Rackspace Eyes Big Sales Growth With New Born-In-Cloud Partners
Cloud service provider Rackspace is aggressively expanding into the born-in-the-cloud partner market with new partnerships aimed at driving at least 50 percent of its sales growth over the next year.
Rackspace expects to add this year five to seven master agents focused on cloud and as many as 700 to 800 agents that are driving cloud computing recurring revenue sales, according to Vice President of Channel Partner Sales Will Knight. He is expected to detail the new born-in-the-cloud channel sales strategy in a blog post next week.
In the blog post, Knight said Rackspace is expanding its Rackspace Partner Network to include a new Master Agent/Agent program. ’Partners that join the Master Agent/Agent Program will have the opportunity to leverage a number of incentives, including market competitive compensation, pre- and post-sale resources, training and sales enablement and more,’ Knight said in a preview of the blog post obtained by CRN. ’We’re here to help you bring your clients into the Managed Cloud era and offer them the high-touch support they crave.’
[Related: New Cloud Tiers Position Rackspace For More Managed Services Offerings ]
Among the other non-traditional channel bets being made by Rackspace are a significant investment in private equity and venture companies looking to increase the value of their cloud portfolio by teaming with Rackspace and digital agencies that are developing brand and marketing strategies for companies.
The sharp focus on the non-traditional channel has already doubled the percentage of the company’s sales moving through the channel from the low teens in the beginning of the year to 25 percent of total sales, Knight said. Now, the company, which has been the subject of merger-and-acquisition speculation and has hired Morgan Stanley to look at a potential strategic partnership, is moving even faster to grow that born-in-the-cloud business.
’This is a really big bet we are making,’ Knight said in an interview with CRN during which he discussed the stepped-up, non-traditional channel offensive. ’We are dependent upon our partners to be successful. Our partners have to grow and have to grow profitably with us.’
Rackspace is driving 10 to 20 percent recurring revenue margins for born in the cloud partners, Knight said.
’We have designed a program that is very aggressive but in a way that still allows us to make money and deliver the fanatical support that we are well known for,’ he said. ’Fanatical support costs us money. It is not free. We think we have struck a good balance between partner margins and our margins.’
New born-in-the-cloud partners that teamed up with Rackspace said they see the opportunity to drive dramatic sales growth.
Dan Marsh, managing partner for Avail Partners, a Seattle, Wash. cloud services consulting company, sees a ’massive’ opportunity to grow sales with Rackspace because of the cloud service provider’s strength in meeting the needs of demanding mid-market customers.
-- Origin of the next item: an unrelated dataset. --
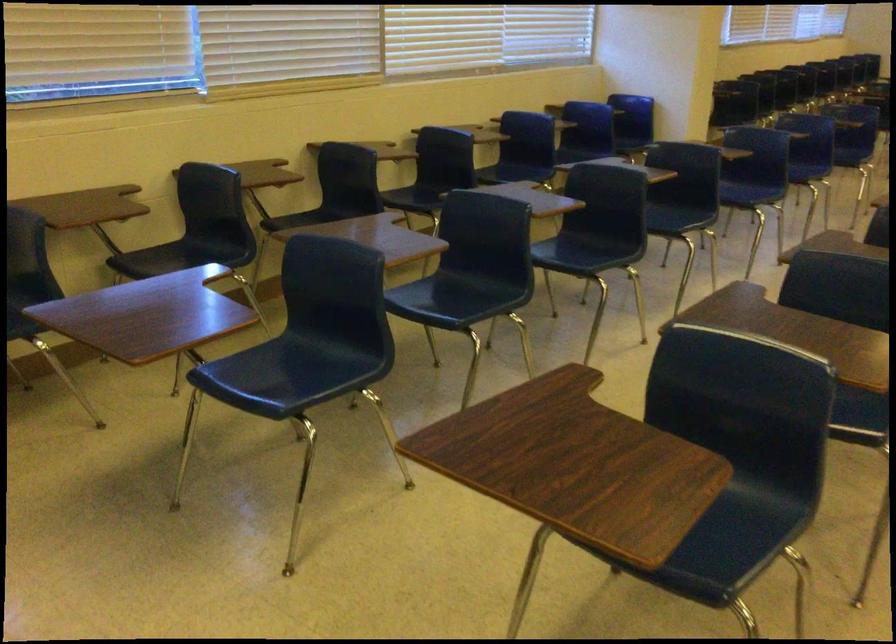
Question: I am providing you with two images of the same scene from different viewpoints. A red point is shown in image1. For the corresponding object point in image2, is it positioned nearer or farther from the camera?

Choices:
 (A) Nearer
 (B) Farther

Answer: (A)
That’s a market that larger cloud service providers have a tougher time serving and it’s a market that is growing fast, said Marsh.
NEXT: Partners Say Rackspace Shines With Demanding Mid-market Customers
’Rackspace really shines in the mid-market space,’ Marsh said. ’That pie is growing really, really fast and Rackspace is well positioned there because of its fanatical customer support. You hear about their fanatical customer support, but we are evaluating it every single day and they do extremely well in dealing with support issues with the resources they bring to bear on it.’
Unlike some of the behemoth cloud service providers where getting support is an issue, Rackspace has an ’army of experts that are very willing to work directly with customers and actually come to your office,’ Marsh said.
Rackspace, in fact, has applied that same hands-on approach to the Avail partnership, Marsh said.
’They come to our office and call on us with insights on how to make my business better,’ he said. ’It isn’t just throwing a lead over the fence. It is coming to us with ideas on how we can grow our business because they know that will help them grow their business. They have really looked at areas that we can get great at by working together.’
Jo Peterson, vice president of converged cloud and data services for Clarify360, part of Teleproviders, said she is also seeing strong traction with Rackspace in the complex mid-market customer engagements. Clarify360 provides cloud and data center consulting services.
Peterson, for example, pointed to a large gaming company that was able to deploy a complex cloud environment with Rackspace that included EMC storage, F5 networking gear, CA monitoring software and Magento ecommerce software.
’The complexity of the deals that Rackspace is able to handle is really exciting to us,’ she said. ’That’s a differentiator in the market. The market trend is that deals that are getting done are where the customer is provided a complete solution. Rackspace is positioned to win those deals because they have done the pre-work and the heavy lifting. They come to the market with everything you need to provide a good solid solution.’
Peterson said the expanded Rackspace partnership is a ’big strategic opportunity’ for Clarify360.
’Every traditional telecom agent owes it to themselves to evaluate their revenue sources today as they look out over the next five years,’ she said. ’There is a shift toward consumption of cloud services by end users. If you are not selling your customers cloud services someone else will.’